One new, tiny robot is on a mission -- to keep fellow robots safe from hackers. Created by researchers at the Georgia Institute of Technology, the HoneyBot could fit inside of an average shoebox but it's meant to handle the safety of robots significantly larger than itself.
Engineers designed the HoneyBot to lure in hackers looking to cause issues for industrial facilities.

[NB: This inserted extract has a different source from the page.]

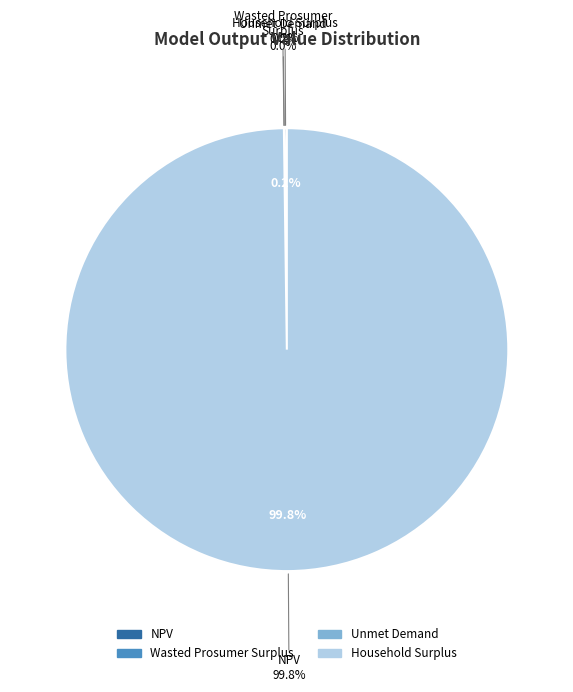

What portion of the pie excludes Wasted Prosumer Surplus?

100.0%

As more industrial robots get connected online, there's a growing fear that these large-scale robotics systems could be hacked to either gain company information or harm humans.
Professor Raheem Beyah said these styles of attacks are more potent now than they've been in previous decades, largely due to the growing interconnectivity between robots and information systems.
“Robots do more now than they ever have, and some companies are moving forward with, not just the assembly line robots, but free-standing robots that can actually drive around factory floors,” said Beyah, the Motorola Foundation Professor and interim Steve W. Chaddick School Chair in Georgia Tech’s School of Electrical and Computer Engineering. “In that type of setting, you can imagine how dangerous this could be if a hacker gains access to those machines. At a minimum, they could cause harm to whatever products are being produced. If it’s a large enough robot, it could destroy parts or the assembly line. In a worst-case scenario, it could injure or cause death to the humans in the vicinity.”
Just like honeypots that can counteract cyber attacks, the HoneyBot robot is a decoy bot that gathers information about a hacker and forwards that information to affected companies.
"A lot of cyber attacks go unanswered or unpunished because there’s this level of anonymity afforded to malicious actors on the internet, and it’s hard for companies to say who is responsible,” said Celine Irvene, a Georgia Tech graduate student who worked with Beyah to devise the new robot. “Honeypots give security professionals the ability to study the attackers, determine what methods they are using, and figure out where they are or potentially even who they are.”
The HoneyBot can be controlled via the internet. However, the HoneyBot tricks hackers into thinking it's performing one particular action when it's actually gathering data and doing something entirely different. Beyah noted that the trick to HoneyBot's success is never letting anything seem suspicious to a hacker.
“The idea behind a honeypot is that you don’t want the attackers to know they’re in a honeypot,” Beyah said. “If the attacker is smart and is looking out for the potential of a honeypot, maybe they’d look at different sensors on the robot, like an accelerometer or speedometer, to verify the robot is doing what it had been instructed. That’s where we would be spoofing that information as well. The hacker would see from looking at the sensors that acceleration occurred from point A to point B.”
The researchers hope that the HoneyBot can sit in the shadows of a factory corner and jump into action once a hacker gets access to the system. The HoneyBot would serve as a physical signal that a hacker is in the facility's robotics. However, Honeybot would stop short of doing anything dangerous in a real-world setting.
In fact, the team tested out HoneyBot in December 2017. Volunteers used a visual interface in order to control HoneyBot but they couldn't actually see what the robot was doing. The team even encouraged the volunteers to "hack" the game the researchers created.
“We wanted to make sure they felt that this robot was doing this real thing,” Beyah said.
Ultimately, those who took the shortcut and "hacked the system" and those who operated the robot with less nefarious intentions reported that they couldn't tell they were ever being fed wrong data. Both groups said everything they were being fed was believable, the researchers noted.
“This is a good sign because it indicates that we’re on the right track,” Irvene said.